● Requirement: Reproduce word for word the stretch from "Oh, that’s a" through "who controlled Bush." in the commentary on Odom's war critique below.

● Quoted passage:
How Odom’s anti-Americanism mars his critique of the war

A reader sent me an article by former Gen. William Odom about how to extricate ourselves from Iraq. I’ve never liked Odom, because his arguments against the war were never pro-American arguments but liberal-style, anti-American arguments. And, guess what, no sooner did I read a few paragraphs into Odom’s current article before I came upon this:

The president’s cheerleaders in the run-up to the war now use this theory to rationalize our continued presence in Iraq, and in that way avoid admitting that they share the guilt for the crime of breaking Iraq in the first place.

The “guilt” for the “crime” of invading Iraq?

Oh, that’s a great way to look at it. This is not a responsible approach that considers the pros and cons of various measures we may need to take for our national defense, that helps us rationally consider how to meet such problems as WMDs in the hands of rogue regimes and other threats. This is a reflexive anti-American mindset that sees America as a guilty country, that tells us that an action taken by us for our own defense, an action supported by 77 percent of the American people at the time (meaning that the great majority of the American people share in the guilt, not just the neocons), was a crime.

Indeed, it was precisely this mindset that prevented a useful debate about invading Iraq from taking place, because the anti-war right made the primary issue, not the pros and cons of invading, but the supposed evil of the neocons who controlled Bush.

● Information shown:
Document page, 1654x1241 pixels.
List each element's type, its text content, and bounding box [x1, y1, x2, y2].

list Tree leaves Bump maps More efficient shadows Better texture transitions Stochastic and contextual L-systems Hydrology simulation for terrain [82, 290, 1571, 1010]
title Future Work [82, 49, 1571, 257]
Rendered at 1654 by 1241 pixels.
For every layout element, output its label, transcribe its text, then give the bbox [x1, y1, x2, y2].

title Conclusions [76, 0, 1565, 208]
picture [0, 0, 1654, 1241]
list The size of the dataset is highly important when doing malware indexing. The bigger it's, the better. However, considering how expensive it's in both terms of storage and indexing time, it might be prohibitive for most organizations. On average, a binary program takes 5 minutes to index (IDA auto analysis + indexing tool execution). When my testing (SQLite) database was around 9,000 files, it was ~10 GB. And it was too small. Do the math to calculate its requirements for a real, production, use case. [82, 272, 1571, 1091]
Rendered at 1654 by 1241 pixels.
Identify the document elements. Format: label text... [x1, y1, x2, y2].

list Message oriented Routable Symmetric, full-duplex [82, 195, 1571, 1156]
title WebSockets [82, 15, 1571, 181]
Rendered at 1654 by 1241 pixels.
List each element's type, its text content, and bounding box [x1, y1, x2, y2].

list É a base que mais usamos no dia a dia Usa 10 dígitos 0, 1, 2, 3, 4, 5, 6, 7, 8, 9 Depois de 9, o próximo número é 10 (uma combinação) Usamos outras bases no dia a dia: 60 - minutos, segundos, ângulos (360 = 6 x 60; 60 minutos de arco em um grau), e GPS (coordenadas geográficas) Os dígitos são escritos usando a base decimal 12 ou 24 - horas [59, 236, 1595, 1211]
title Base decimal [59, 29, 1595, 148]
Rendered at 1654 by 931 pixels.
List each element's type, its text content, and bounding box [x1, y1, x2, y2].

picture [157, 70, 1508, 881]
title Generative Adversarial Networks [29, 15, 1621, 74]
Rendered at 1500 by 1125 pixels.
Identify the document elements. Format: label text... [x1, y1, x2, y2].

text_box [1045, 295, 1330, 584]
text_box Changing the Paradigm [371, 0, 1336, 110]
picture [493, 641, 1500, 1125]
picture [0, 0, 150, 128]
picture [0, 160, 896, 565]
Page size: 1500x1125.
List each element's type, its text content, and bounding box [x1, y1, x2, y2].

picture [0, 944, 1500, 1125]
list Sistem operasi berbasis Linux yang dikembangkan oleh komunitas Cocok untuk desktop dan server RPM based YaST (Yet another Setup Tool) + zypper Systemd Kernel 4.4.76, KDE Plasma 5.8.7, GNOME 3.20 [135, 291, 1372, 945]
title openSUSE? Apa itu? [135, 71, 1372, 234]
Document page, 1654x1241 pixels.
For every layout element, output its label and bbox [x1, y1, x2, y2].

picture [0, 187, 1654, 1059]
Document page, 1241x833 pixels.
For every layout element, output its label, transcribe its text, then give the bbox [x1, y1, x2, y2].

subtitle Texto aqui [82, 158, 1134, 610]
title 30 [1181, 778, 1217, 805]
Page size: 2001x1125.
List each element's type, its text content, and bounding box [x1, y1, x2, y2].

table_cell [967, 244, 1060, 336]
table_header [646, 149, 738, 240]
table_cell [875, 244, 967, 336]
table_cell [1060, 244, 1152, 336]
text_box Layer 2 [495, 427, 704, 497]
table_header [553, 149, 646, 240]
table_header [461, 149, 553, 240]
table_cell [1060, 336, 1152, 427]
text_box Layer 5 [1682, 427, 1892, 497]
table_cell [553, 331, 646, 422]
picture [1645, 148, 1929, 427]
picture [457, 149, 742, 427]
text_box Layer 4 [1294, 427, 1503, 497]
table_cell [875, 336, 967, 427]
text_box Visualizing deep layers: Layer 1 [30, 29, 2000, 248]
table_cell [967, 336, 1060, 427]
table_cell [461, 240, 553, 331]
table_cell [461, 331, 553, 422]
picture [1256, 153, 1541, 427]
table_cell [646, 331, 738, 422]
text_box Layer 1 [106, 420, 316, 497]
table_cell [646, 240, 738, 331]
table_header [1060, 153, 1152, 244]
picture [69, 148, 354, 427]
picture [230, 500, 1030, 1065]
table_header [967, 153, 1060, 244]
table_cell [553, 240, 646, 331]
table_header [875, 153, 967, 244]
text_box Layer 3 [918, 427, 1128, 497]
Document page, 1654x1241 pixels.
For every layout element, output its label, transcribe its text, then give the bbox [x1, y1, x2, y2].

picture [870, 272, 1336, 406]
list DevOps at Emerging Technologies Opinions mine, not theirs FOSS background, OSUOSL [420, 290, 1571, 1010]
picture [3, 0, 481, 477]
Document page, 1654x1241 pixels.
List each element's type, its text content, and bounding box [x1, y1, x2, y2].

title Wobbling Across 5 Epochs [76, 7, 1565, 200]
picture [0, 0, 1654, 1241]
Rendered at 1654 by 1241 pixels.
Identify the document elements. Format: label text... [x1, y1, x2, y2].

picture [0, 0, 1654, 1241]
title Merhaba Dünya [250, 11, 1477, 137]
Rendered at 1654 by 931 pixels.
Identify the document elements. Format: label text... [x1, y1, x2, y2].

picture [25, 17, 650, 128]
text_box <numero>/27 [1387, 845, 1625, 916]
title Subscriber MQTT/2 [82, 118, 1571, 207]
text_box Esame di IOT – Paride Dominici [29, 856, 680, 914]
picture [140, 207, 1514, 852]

● Complete output:
Oh, that’s a great way to look at it. This is not a responsible approach that considers the pros and cons of various measures we may need to take for our national defense, that helps us rationally consider how to meet such problems as WMDs in the hands of rogue regimes and other threats. This is a reflexive anti-American mindset that sees America as a guilty country, that tells us that an action taken by us for our own defense, an action supported by 77 percent of the American people at the time (meaning that the great majority of the American people share in the guilt, not just the neocons), was a crime.

Indeed, it was precisely this mindset that prevented a useful debate about invading Iraq from taking place, because the anti-war right made the primary issue, not the pros and cons of invading, but the supposed evil of the neocons who controlled Bush.